Diversification Opportunities for Vanguard Communication and 2x Long
-0.9 | Correlation Coefficient |
Pay attention - limited upside
The 3 months correlation between Vanguard and UVIX is -0.9. Overlapping area represents the amount of risk that can be diversified away by holding Vanguard Communication Service and 2x Long VIX in the same portfolio, assuming nothing else is changed. The correlation between historical prices or returns on 2x Long VIX and Vanguard Communication is a relative statistical measure of the degree to which these equity instruments tend to move together. The correlation coefficient measures the extent to which returns on Vanguard Communication Services are associated (or correlated) with 2x Long. Values of the correlation coefficient range from -1 to +1, where. The correlation of zero (0) is possible when the price movement of 2x Long VIX has no effect on the direction of Vanguard Communication i.e., Vanguard Communication and 2x Long go up and down completely randomly.

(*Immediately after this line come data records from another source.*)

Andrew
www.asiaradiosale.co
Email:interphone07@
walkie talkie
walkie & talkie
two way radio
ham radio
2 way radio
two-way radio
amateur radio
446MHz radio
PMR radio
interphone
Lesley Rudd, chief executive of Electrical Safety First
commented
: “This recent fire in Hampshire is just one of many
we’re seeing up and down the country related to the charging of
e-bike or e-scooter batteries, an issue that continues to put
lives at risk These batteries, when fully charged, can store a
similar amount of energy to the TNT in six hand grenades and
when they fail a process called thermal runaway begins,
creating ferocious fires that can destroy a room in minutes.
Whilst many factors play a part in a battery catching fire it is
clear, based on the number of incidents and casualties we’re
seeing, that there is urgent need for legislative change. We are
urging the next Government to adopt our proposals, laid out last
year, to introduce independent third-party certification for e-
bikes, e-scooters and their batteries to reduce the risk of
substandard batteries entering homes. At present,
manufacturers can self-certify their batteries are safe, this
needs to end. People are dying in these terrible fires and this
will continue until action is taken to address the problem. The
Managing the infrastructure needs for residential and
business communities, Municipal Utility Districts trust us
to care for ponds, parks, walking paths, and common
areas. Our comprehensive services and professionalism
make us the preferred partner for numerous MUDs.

Pair Corralation between Vanguard Communication and 2x Long
Considering the 90-day investment horizon Vanguard Communication Services is expected to under-perform the 2x Long. But the etf apears to be less risky and, when comparing its historical volatility, Vanguard Communication Services is 10.65 times less risky than 2x Long. The etf trades about -0.08 of its potential returns per unit of risk. The 2x Long VIX is currently generating about 0.07 of returns per unit of risk over similar time horizon. If you would invest 306.00 in 2x Long VIX on October 7, 2024 and sell it today you would earn a total of 12.00 from holding 2x Long VIX or generate 3.92% return on investment over 90 days.

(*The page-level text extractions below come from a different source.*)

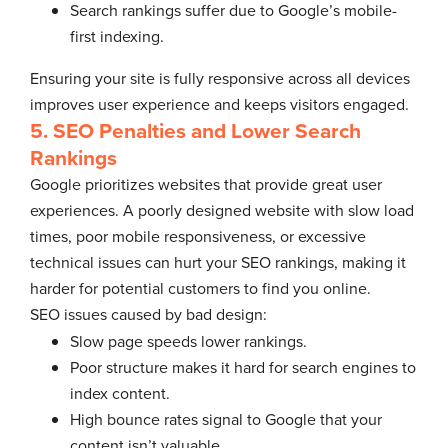
Search rankings suffer due to Google’s mobile-
first indexing.
Ensuring your site is fully responsive across all devices
improves user experience and keeps visitors engaged.
5. SEO Penalties and Lower Search
Rankings
Google prioritizes websites that provide great user
experiences. A poorly designed website with slow load
times, poor mobile responsiveness, or excessive
technical issues can hurt your SEO rankings, making it
harder for potential customers to find you online.
SEO issues caused by bad design:
Slow page speeds lower rankings.
Poor structure makes it hard for search engines to
index content.
High bounce rates signal to Google that your
content isn’t valuable.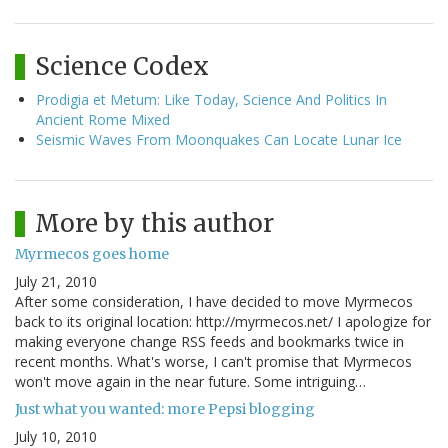
Science Codex
Prodigia et Metum: Like Today, Science And Politics In
Ancient Rome Mixed
Seismic Waves From Moonquakes Can Locate Lunar Ice
More by this author
Myrmecos goes home
July 21, 2010
After some consideration, I have decided to move Myrmecos
back to its original location: http://myrmecos.net/ I apologize for
making everyone change RSS feeds and bookmarks twice in
recent months. What's worse, I can't promise that Myrmecos
won't move again in the near future. Some intriguing…
Just what you wanted: more Pepsi blogging
July 10, 2010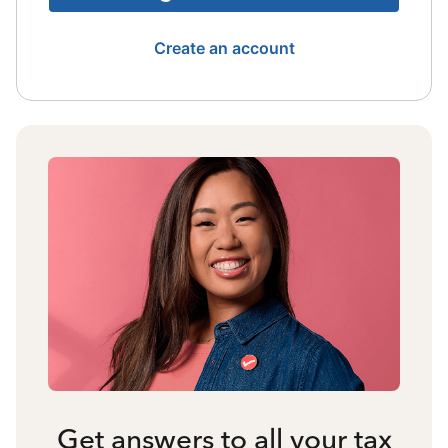
Create an account
Get answers to all your tax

Time Period | 3 Months [change] |
Direction | Moves Against |
Strength | Significant |
Accuracy | 100.0% |
Values | Daily Returns |
Vanguard Communication Service vs. 2x Long VIX
Performance |
Timeline |
Vanguard Communication |
2x Long VIX |
Vanguard Communication and 2x Long Volatility Contrast
Predicted Return Density |
Returns |
Pair Trading with Vanguard Communication and 2x Long
The main advantage of trading using opposite Vanguard Communication and 2x Long positions is that it hedges away some unsystematic risk. Because of two separate transactions, even if Vanguard Communication position performs unexpectedly, 2x Long can make up some of the losses. Pair trading also minimizes risk from directional movements in the market. For example, if an entire industry or sector drops because of unexpected headlines, the short position in 2x Long will offset losses from the drop in 2x Long's long position.The idea behind Vanguard Communication Services and 2x Long VIX pairs trading is to make the combined position market-neutral, meaning the overall market's direction will not affect its win or loss (or potential downside or upside). This can be achieved by designing a pairs trade with two highly correlated stocks or equities that operate in a similar space or sector, making it possible to obtain profits through simple and relatively low-risk investment.

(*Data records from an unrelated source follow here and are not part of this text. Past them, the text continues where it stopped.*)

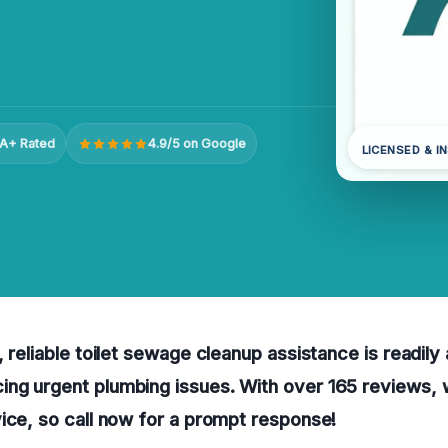
A+ Rated
4.9/5 on Google
LICENSED & I
 reliable toilet sewage cleanup assistance is readily 
ng urgent plumbing issues. With over 165 reviews,
ice, so call now for a prompt response!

2x Long vs. 1x Short VIX | 2x Long vs. ProShares UltraShort Bloomberg | 2x Long vs. MicroSectors FANG Index | 2x Long vs. AXS TSLA Bear |
Check out your portfolio center.Note that this page's information should be used as a complementary analysis to find the right mix of equity instruments to add to your existing portfolios or create a brand new portfolio. You can also try the Portfolio Diagnostics module to use generated alerts and portfolio events aggregator to diagnose current holdings.